Tesouro abandonado

Conta uma lenda na região sudoeste do Estado que, na iminência de ataque das tropas paraguaias, no período da guerra, as famílias colocavam seus bens preciosos em um pote de barro e “enterravam” o seu tesouro. Alguns dizem que pessoas ficaram ricas “desenterrando” potes cheios de moedas de ouro e jóias, outros dizem que ainda existem muitos “enterros” à espera do “escolhido” para felizardo.

A lenda persiste entre os mais antigos, mas acredito não passar de crendice do nosso povo, que sonha em encontrar tesouros enterrados, quando o verdadeiro tesouro está aos nossos olhos.

Semana passada, a Secretaria de Cultura anunciou que fará a revitalização de vários prédios históricos de nosso Estado, recebendo incentivo do Banco do Brasil na ordem de 6 milhões de reais. Entre os projetos a serem revitalizados encontra-se a velha usina Santo Antonio (1929), localizada na minha querida Miranda.

A revitalização da usina é bem-vinda e já estava passando da hora, haja vista que há três anos a população ouve notícias de que tal fato ocorreria, eis que a ex-secretária de cultura de Miranda, Maura Freire Siufi, lutou para encampar a área da velha Usina, doado em 2002 pelo grupo Atalla. A revitalização – ou reconstrução, dado ao estado que se encontra o prédio – está orçada em 1 milhão e 700 mil reais, onde após concluída será instalado o “museu da guerra do Paraguai”. O único fato a deixar-nos tristes é saber que, após a doação, não houve sequer interdição do local, encontrando-se o maquinário antigo sucateado, em estado de abandono e depredação.

A competente Maura Freire Siufi, quando secretária, não se limitou a preservar somente a Usina, e conjuntamente com a prefeita Beth Almeida, restaurou o prédio da antiga prefeitura (1912), lá instalando um museu. O prédio do antigo paço manteve suas características, valendo a pena ser visitado. A dupla de administradoras continuou a labuta e empreendeu a revitalização da antiga estação ferroviária, onde hoje funciona a secretaria de cultura, o museu dos ferroviários e a casa do artesão, conservando sua originalidade arquitetônica. Ressalte-se que foi a primeira estação revitalizada neste século no MS.

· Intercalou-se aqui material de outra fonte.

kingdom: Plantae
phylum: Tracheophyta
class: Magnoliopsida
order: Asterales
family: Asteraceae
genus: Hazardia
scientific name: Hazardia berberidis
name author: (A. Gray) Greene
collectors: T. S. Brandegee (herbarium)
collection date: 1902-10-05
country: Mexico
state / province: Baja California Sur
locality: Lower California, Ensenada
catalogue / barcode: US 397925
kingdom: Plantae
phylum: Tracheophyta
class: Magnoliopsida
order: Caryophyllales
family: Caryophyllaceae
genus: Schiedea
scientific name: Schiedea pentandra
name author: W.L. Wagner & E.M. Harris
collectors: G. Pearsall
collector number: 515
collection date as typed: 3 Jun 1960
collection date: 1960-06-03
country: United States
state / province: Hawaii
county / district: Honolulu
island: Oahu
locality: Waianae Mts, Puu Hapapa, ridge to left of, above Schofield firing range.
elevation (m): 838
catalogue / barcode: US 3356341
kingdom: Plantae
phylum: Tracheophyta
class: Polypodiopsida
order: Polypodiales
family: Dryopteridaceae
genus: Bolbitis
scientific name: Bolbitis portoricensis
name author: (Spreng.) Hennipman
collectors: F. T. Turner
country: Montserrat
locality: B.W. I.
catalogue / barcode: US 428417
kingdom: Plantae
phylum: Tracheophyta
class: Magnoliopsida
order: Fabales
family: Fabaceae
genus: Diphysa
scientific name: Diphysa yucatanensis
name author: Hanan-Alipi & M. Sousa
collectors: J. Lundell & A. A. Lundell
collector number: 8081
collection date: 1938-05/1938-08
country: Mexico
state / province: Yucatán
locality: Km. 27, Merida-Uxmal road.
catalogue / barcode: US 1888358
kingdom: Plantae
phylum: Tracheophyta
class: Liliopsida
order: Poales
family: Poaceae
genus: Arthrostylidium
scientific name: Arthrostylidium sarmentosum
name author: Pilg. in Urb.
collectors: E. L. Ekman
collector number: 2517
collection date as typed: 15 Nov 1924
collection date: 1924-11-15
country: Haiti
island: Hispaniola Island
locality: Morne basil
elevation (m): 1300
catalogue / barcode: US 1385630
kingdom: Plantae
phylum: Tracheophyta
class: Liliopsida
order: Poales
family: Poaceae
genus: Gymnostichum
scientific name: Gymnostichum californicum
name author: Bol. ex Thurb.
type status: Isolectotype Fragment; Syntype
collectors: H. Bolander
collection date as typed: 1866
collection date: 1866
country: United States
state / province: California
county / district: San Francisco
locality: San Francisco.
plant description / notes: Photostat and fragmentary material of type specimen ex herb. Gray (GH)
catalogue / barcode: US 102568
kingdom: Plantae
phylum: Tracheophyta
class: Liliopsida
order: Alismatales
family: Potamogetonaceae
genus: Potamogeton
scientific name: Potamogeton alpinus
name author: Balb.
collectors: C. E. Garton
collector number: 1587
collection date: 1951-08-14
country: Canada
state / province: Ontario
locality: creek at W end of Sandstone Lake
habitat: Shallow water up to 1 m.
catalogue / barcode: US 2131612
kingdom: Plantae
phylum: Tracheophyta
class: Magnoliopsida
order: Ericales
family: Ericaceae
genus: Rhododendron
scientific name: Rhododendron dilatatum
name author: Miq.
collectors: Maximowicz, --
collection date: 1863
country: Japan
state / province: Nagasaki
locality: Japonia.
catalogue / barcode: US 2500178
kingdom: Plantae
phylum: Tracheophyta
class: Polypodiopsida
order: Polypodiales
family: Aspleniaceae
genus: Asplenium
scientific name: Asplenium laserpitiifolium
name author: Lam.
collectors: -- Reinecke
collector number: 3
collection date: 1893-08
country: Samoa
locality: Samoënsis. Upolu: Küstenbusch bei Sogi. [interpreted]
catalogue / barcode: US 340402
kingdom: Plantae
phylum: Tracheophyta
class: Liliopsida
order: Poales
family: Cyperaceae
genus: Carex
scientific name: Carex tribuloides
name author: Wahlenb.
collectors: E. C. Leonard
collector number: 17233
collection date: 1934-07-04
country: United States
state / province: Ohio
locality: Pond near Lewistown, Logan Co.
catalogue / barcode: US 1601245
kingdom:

A revitalização destes prédios não deve ser encarada como a última etapa para preservar o patrimônio histórico de Miranda, pois o grande desafio encontra-se nos casarões centenários da cidade, esquecidos pela municipalidade, em cujas construções encontram-se azulejos e pisos importados da Europa. Nosso tesouro em construções antigas em Miranda, Aquidauana, Anastácio e Nioaque continuam em estado de abandono, sendo demolidos e depredados a cada dia, matando a nossa memória e a nossa história, sendo tratado em “segundo plano” pelas autoridades.

Quem conhece a região deve sentir saudade dos casarões ao lado da “Casa Cândia” (1907) em Anastácio, que foram demolidos, ou sentem um vazio no coração ao ver antigos prédios vizinhos em ruínas. O vazio fica maior se analisarmos que poucos prédios foram tombados no Estado (não passando de meia centena), se compararmos com os 600 prédios tombados em Cuiabá, levando-nos a acreditar que falta, nessas cidades históricas, a boa vontade do executivo na criação do Conselho de Defesa do Patrimônio.

Ao que sabemos, não se tem notícias de nenhum plano de tombamento ou preservação do patrimônio histórico no Estado; ao contrário, nossas autoridades culturais, ao falar sobre o tema, sempre se voltam para Corumbá, esquecendo-se das outras cidades bicentenárias, como Miranda e Nioaque.

A preservação e revitalização de prédios antigos são vistas, por muitos, como uma “perda de tempo” e sem nenhuma utilidade prática, mas se analisarmos os fatos de forma abrangente, veremos que esta idéia está totalmente equivocada. Em futuro próximo, o turismo será uma das maiores fontes de renda do mundo e a preservação dos casarões despertará interesse na visita a cidades históricas do Estado, revitalizando o comércio, fomentando empregos, tornando-se um atrativo a mais para quem vai ao Pantanal.

Necessitamos urgentemente de uma política de preservação do patrimônio histórico, especialmente em Miranda, onde vários imóveis antigos encontram-se abandonados, em ruínas. Entre eles, cito o prédio que abrigou o batalhão militar na rua General Câmara, construído em 1904.

Preservar a nossa memória e os casarões é apostar no futuro e perceber que o maior tesouro deixado pelos antepassados está a nossa frente, dependendo da nossa capacidade para explorá-lo.